Abstract

No. Most goodness-of-fit (GOF) tests attempt to discern a preferred weighting using either absolute or relative errors in the back-calculated calibration x values. However, the former are predisposed to select constant weighting and the latter 1/x2 or 1/y2 weighting, no matter what the true weighting should be. Here, I use Monte Carlo simulations to quantify the flaws in GOF tests and show why they falsely prefer their predisposition weighting. The weighting problem is solved properly through variance function (VF) estimation from replicate data, conveniently separating this from the problem of selecting a response function (RF). Any weighting other than inverse-variance must give loss of precision in the RF parameters and in the estimates of unknowns x0. In particular, the widely used 1/x2 weighting, if wrong, not only sacrifices precision but even worse, appears to give better precision at small x, leading to falsely optimistic estimates of detection and quantification limits.

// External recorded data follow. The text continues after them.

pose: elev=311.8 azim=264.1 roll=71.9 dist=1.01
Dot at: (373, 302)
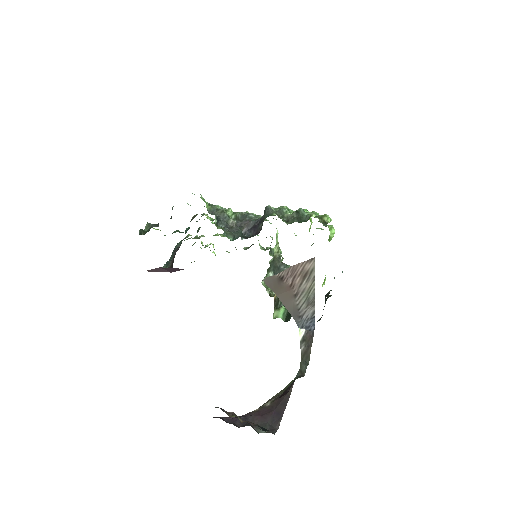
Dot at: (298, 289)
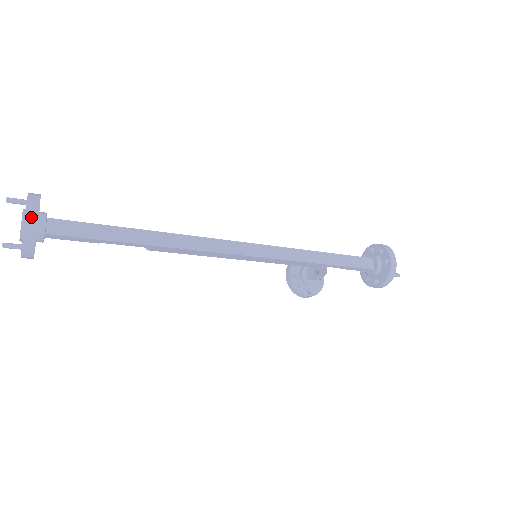
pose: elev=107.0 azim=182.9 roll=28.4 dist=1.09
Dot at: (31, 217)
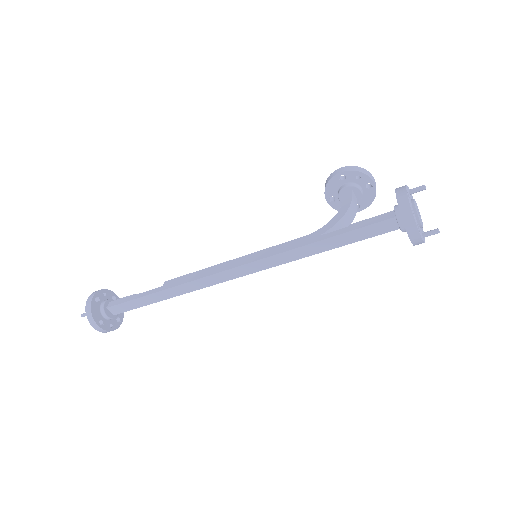
Dot at: (97, 329)
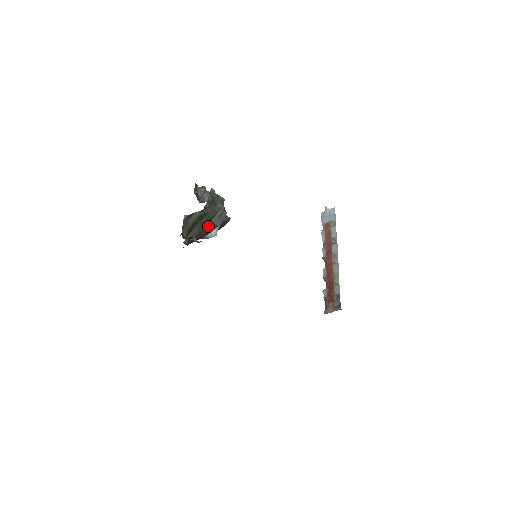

Realistic VFs typically become constant in the low-x, low-y limit. Thus, even when 1/x2 weighting is correct at large signal, the neglect of the constant variance component at small signal again gives too-small detection and quantification limits. VF estimation has been disparaged as too demanding of data. Why this is not true is demonstrated with Monte Carlo simulations that show only a few percent increase in calibration parameter uncertainties when the VF is estimated from just three replicates at each of six calibration x values. This point is further demonstrated using examples from the recent literature.